In the material below, the lines to repeat exactly run from the one containing "Set Tiny Racing's" to the very last line, both included.

- Excerpted data:
┌──

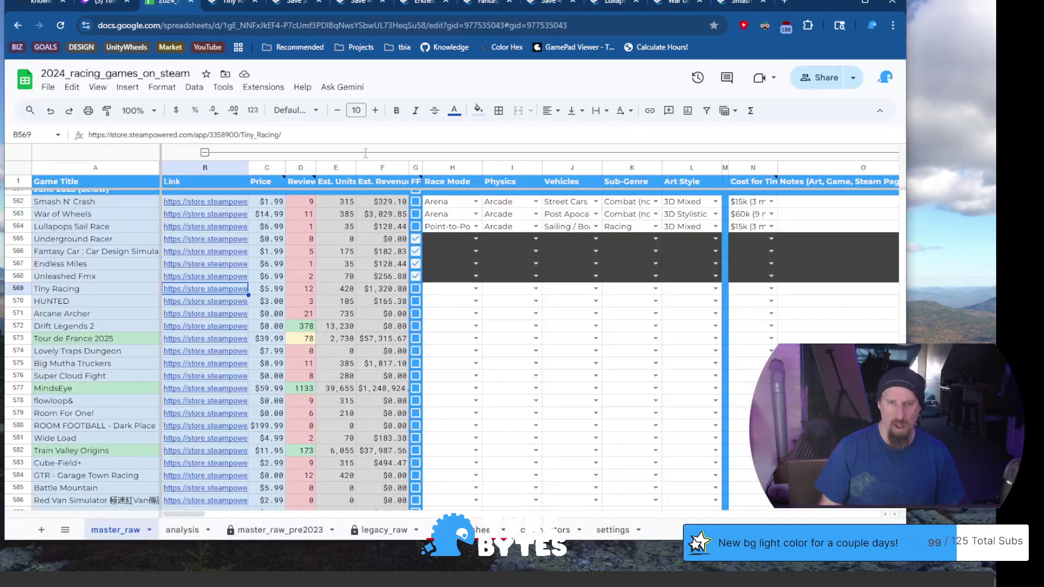
click(461, 292)
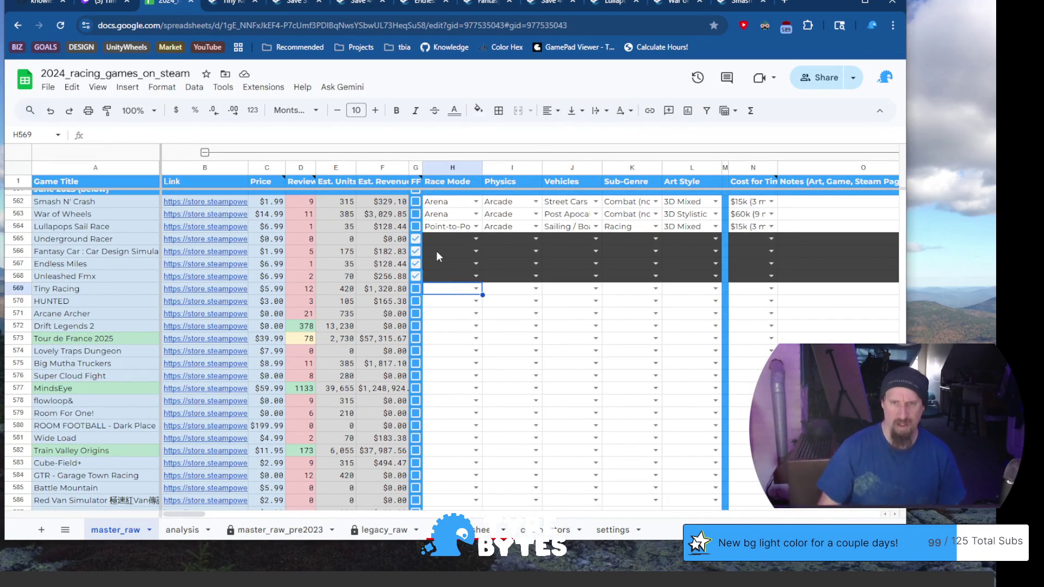
key(Return)
key(Down)
key(Down)
key(Down)
key(Down)
key(Down)
key(Down)
key(Down)
key(Up)
key(Up)
key(Up)
key(Up)
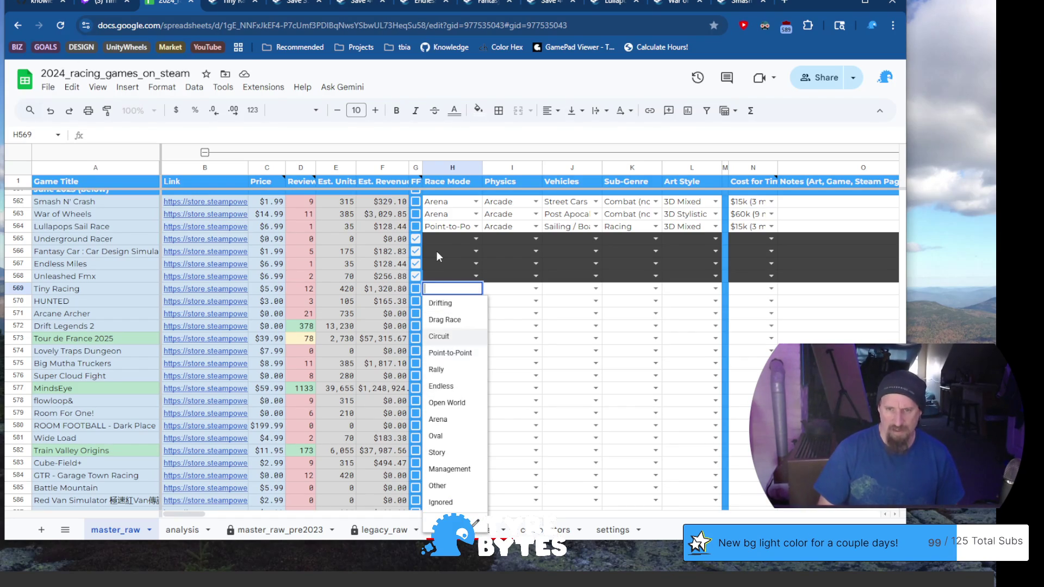
key(Tab)
Set Tiny Racing's Physics to Arcade and Vehicles to Racecars.
key(Return)
key(Down)
key(Down)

└──

- Written answer:
Set Tiny Racing's Physics to Arcade and Vehicles to Racecars.
key(Return)
key(Down)
key(Down)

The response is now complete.